> Data in this exercise

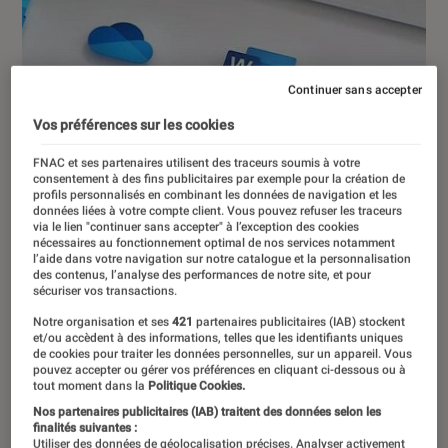
Continuer sans accepter
Vos préférences sur les cookies
FNAC et ses partenaires utilisent des traceurs soumis à votre
consentement à des fins publicitaires par exemple pour la création de
profils personnalisés en combinant les données de navigation et les
données liées à votre compte client. Vous pouvez refuser les traceurs
via le lien "continuer sans accepter" à l’exception des cookies
nécessaires au fonctionnement optimal de nos services notamment
l’aide dans votre navigation sur notre catalogue et la personnalisation
des contenus, l’analyse des performances de notre site, et pour
sécuriser vos transactions.
Notre organisation et ses
421
partenaires publicitaires (IAB) stockent
et/ou accèdent à des informations, telles que les identifiants uniques
de cookies pour traiter les données personnelles, sur un appareil. Vous
pouvez accepter ou gérer vos préférences en cliquant ci-dessous ou à
tout moment dans la
Politique Cookies.
DÉCRYPTAGE
Nos partenaires publicitaires (IAB) traitent des données selon les
Informatique
•
14 oct. 2021
finalités suivantes :
Utiliser des données de géolocalisation précises. Analyser activement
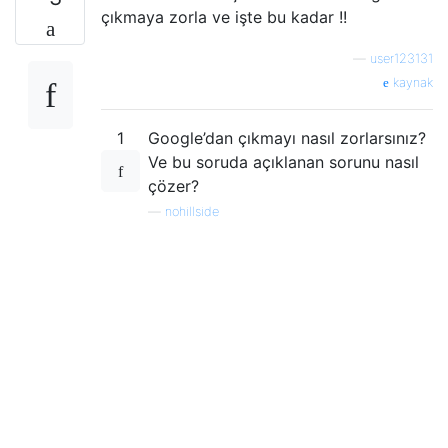
çıkmaya zorla ve işte bu kadar !!
—
user123131
kaynak
1
Google’dan çıkmayı nasıl zorlarsınız?
Ve bu soruda açıklanan sorunu nasıl
çözer?
—
nohillside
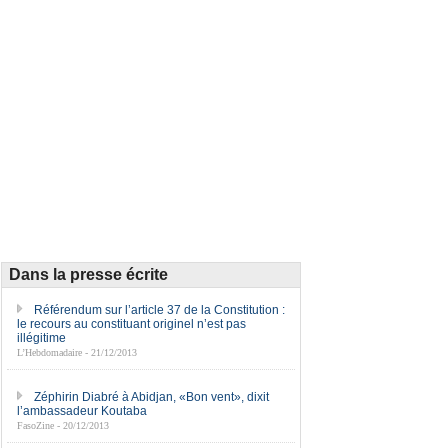
Dans la presse écrite
Référendum sur l’article 37 de la Constitution :
le recours au constituant originel n’est pas
illégitime
L’Hebdomadaire - 21/12/2013
Zéphirin Diabré à Abidjan, «Bon vent», dixit
l’ambassadeur Koutaba
FasoZine - 20/12/2013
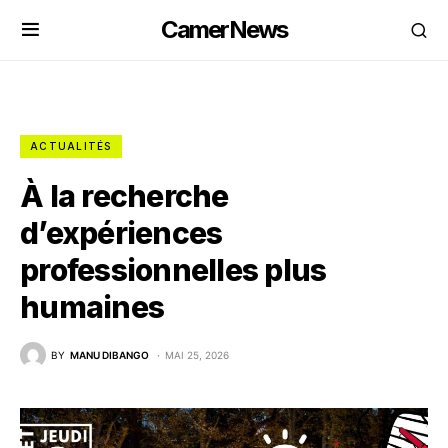
CamerNews
ACTUALITÉS
À la recherche
d’expériences
professionnelles plus
humaines
BY
MANU DIBANGO
MAI 25, 2026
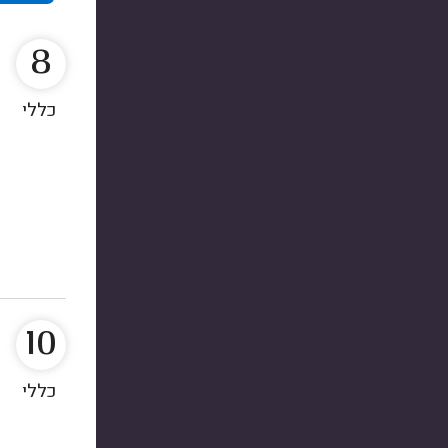
8
כללי
10
כללי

> Job
Report each line from the rows above that contains the word "données".

> Your solution
profils personnalisés en combinant les données de navigation et les
données liées à votre compte client. Vous pouvez refuser les traceurs
de cookies pour traiter les données personnelles, sur un appareil. Vous
Nos partenaires publicitaires (IAB) traitent des données selon les
Utiliser des données de géolocalisation précises. Analyser activement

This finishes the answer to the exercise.